The Crisis of the European Union: Causes and Significance, Reprinted in this blog with permission from Imprimis.
Václav Klaus, the president of the Czech Republic, spoke to friends of Hillsdale College in Berlin during Hillsdale’s 2011 cruise in the Baltic Sea. The speech was delivered at Berlin’s Hotel Adlon on June 11, 2011.
As some of you may know, this is not my first contact with Hillsdale College. I vividly remember my visit to Hillsdale more than ten years ago, in March 2000. The winter temperatures the evening I arrived, the sudden spring the next morning, and the summer the following day can’t be forgotten, at least for a Central European who lives—together with Antonio Vivaldi—in le quattro stagioni. My more important and long-lasting connection with Hillsdale is my regular and careful reading of Imprimis. I have always considered the texts published there very stimulating and persuasive.
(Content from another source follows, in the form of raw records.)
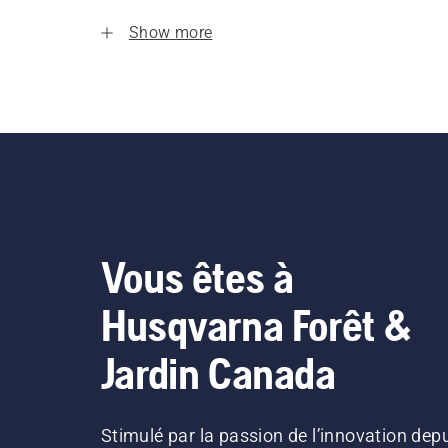
Show more
Vous êtes à
Husqvarna Forêt &
Jardin Canada
Stimulé par la passion de l’innovation dep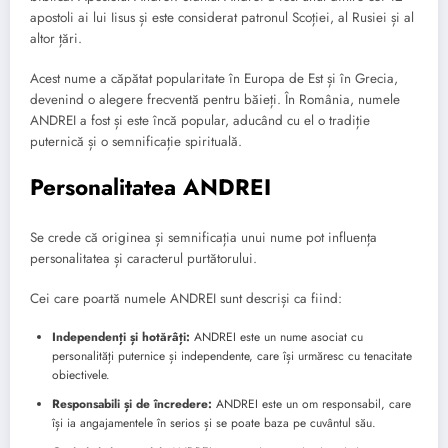
apostoli ai lui Iisus și este considerat patronul Scoției, al Rusiei și al
altor țări.
Acest nume a căpătat popularitate în Europa de Est și în Grecia,
devenind o alegere frecventă pentru băieți. În România, numele
ANDREI a fost și este încă popular, aducând cu el o tradiție
puternică și o semnificație spirituală.
Personalitatea ANDREI
Se crede că originea și semnificația unui nume pot influența
personalitatea și caracterul purtătorului.
Cei care poartă numele ANDREI sunt descriși ca fiind:
Independenți și hotărâți:
ANDREI este un nume asociat cu
personalități puternice și independente, care își urmăresc cu tenacitate
obiectivele.
Responsabili și de încredere:
ANDREI este un om responsabil, care
își ia angajamentele în serios și se poate baza pe cuvântul său.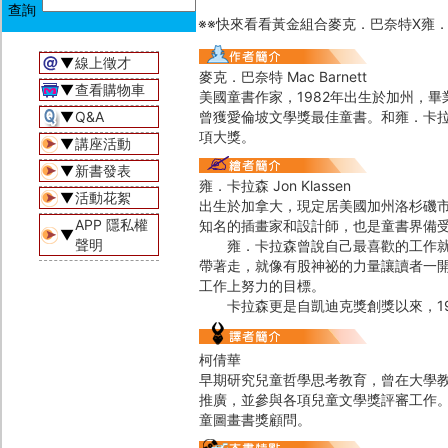
※※快來看看黃金組合麥克．巴奈特X雍．卡拉森介紹
▼
線上徵才
麥克．巴奈特 Mac Barnett
▼
查看購物車
美國童書作家，1982年出生於加州，
▼
Q&A
曾獲愛倫坡文學獎最佳童書。和雍．卡
項大獎。
▼
講座活動
▼
新書發表
雍．卡拉森 Jon Klassen
▼
活動花絮
出生於加拿大，現定居美國加州洛杉磯
APP 隱私權
知名的插畫家和設計師，也是童書界備
▼
聲明
雍．卡拉森曾說自己最喜歡的工作就是
帶著走，就像有股神祕的力量讓讀者一
工作上努力的目標。
卡拉森更是自凱迪克獎創獎以來，19
柯倩華
早期研究兒童哲學思考教育，曾在大學
推廣，並參與各項兒童文學獎評審工作
童圖畫書獎顧問。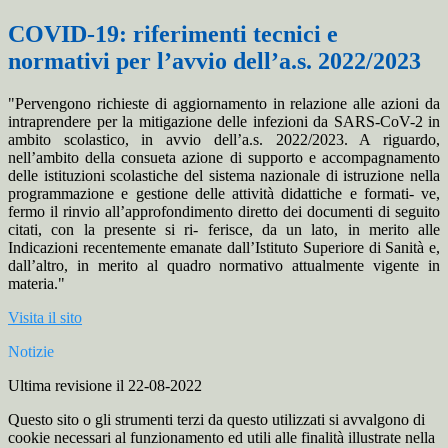
COVID-19: riferimenti tecnici e
normativi per l’avvio dell’a.s. 2022/2023
"Pervengono richieste di aggiornamento in relazione alle azioni da
intraprendere per la mitigazione delle infezioni da SARS-CoV-2 in
ambito scolastico, in avvio dell’a.s. 2022/2023. A riguardo,
nell’ambito della consueta azione di supporto e accompagnamento
delle istituzioni scolastiche del sistema nazionale di istruzione nella
programmazione e gestione delle attività didattiche e formati- ve,
fermo il rinvio all’approfondimento diretto dei documenti di seguito
citati, con la presente si ri- ferisce, da un lato, in merito alle
Indicazioni recentemente emanate dall’Istituto Superiore di Sanità e,
dall’altro, in merito al quadro normativo attualmente vigente in
materia."
Visita il sito
Notizie
Ultima revisione il 22-08-2022
Questo sito o gli strumenti terzi da questo utilizzati si avvalgono di
cookie necessari al funzionamento ed utili alle finalità illustrate nella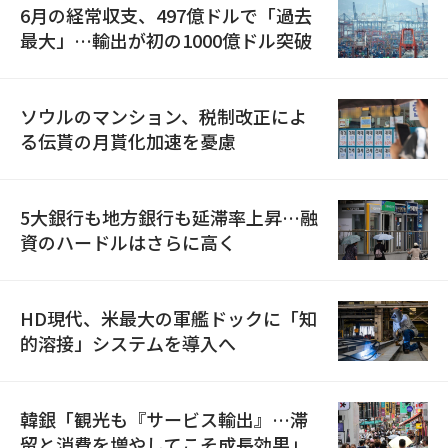
6月の経常収支、497億ドルで「過去
最大」…輸出が初の1000億ドル突破
ソウルのマンション、税制改正によ
る伝貰の月貰化加速を憂慮
5大銀行も地方銀行も延滞率上昇…融
資のハードルはさらに高く
HD現代、米最大の軍艦ドックに「知
的溶接」システムを導入へ
韓銀「観光も『サービス輸出』…滞
留と消費を増やしてこそ成長効果」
The title of my previous speech at Hillsdale was “The Problems of Liberty in a Newly-Born Democracy and Market Economy.” At that time, we were only ten years after the fall of communism, and the topic was relevant. It is different now. Not only is communism over, our radical transition from communism to a free society is over, too. We face different challenges and see new dangers on the horizon. So let me say a few words about the continent of Europe today, which you’ve been visiting on your cruise.
You may like the old Europe—full of history, full of culture, full of decadence, full of fading beauty—and I do as well. But the political, social and economic developments here bother me. Unlike you, I am neither a visitor to Europe nor an uninvolved observer of it. I live here, and I do not see any reason to describe the current Europe in a propagandistic way, using rosy colors or glasses. Many of us in Europe are aware of the fact that it faces a serious problem, which is not a short- or medium-term business cycle-like phenomenon. Nor is it a consequence of the recent financial and economic crisis. This crisis only made it more visible. As an economist, I would call it a structural problem, which will not, by itself, wither away. We will not simply outgrow it, as some hope or believe.
It used to look quite different here. The question is when things started to change. The post-World War II reconstruction of Europe was a success because the war eliminated, or at least weakened, all kinds of special-interest coalitions and pressure groups. In the following decades, Europe was growing, peaceful, stable and relevant. Why is Europe less successful and less relevant today?
I see it basically as a result of two interrelated phenomena—the European integration process on the one hand, and the evolution of the European economic and social system on the other—both of which have been undergoing a fundamental change in the context of the “brave new world” of our permissive, anti-market, redistributive society, a society that has forgotten the ideas on which the greatness of Europe was built.
I will start with the first issue, because I repeatedly see that people on other continents do not have a proper understanding of the European integration process—of its effects and consequences. It is partly because they do not care—which is quite rational—and partly because they accept a priori the idea that a regional integration is—regardless of its form, style, methods and ambitions—an exclusively positive, progressive and politically correct project. They also very often accept the conventional wisdom that the weakening of nation-states, and the strengthening of supranational institutions, is a movement in the right direction. I know there are many opponents of such a view in your country—at such places as Hillsdale—but it has many supporters as well.
A positive evaluation of developments in Europe over the past 50 years can be explained only as an underestimation of what has been going on recently. In the 1950s, the leading idea behind the European integration was to liberalize, to open up, to remove all kinds of barriers which existed at the borders of individual countries, to enable the free movement of goods, services, people and ideas across the European continent. This was undisputedly a step forward, and it helped Europe significantly.
But European integration took a different course during the 1980s, and the decisive breakthrough came with the Maastricht Treaty in December 1991. Political interests that sought to unify and create a new superpower out of Europe started to dominate. Integration had turned into unification, and liberalization had turned into centralization of decision making, the harmonization of rules and legislation, the strengthening of European institutions at the expense of institutions in the member states, and what can even be called post-democracy. Since then, Europe’s constituting elements—the states—have been consistently and systematically undermined. It was forgotten that states are the only institutions where real democracy is possible.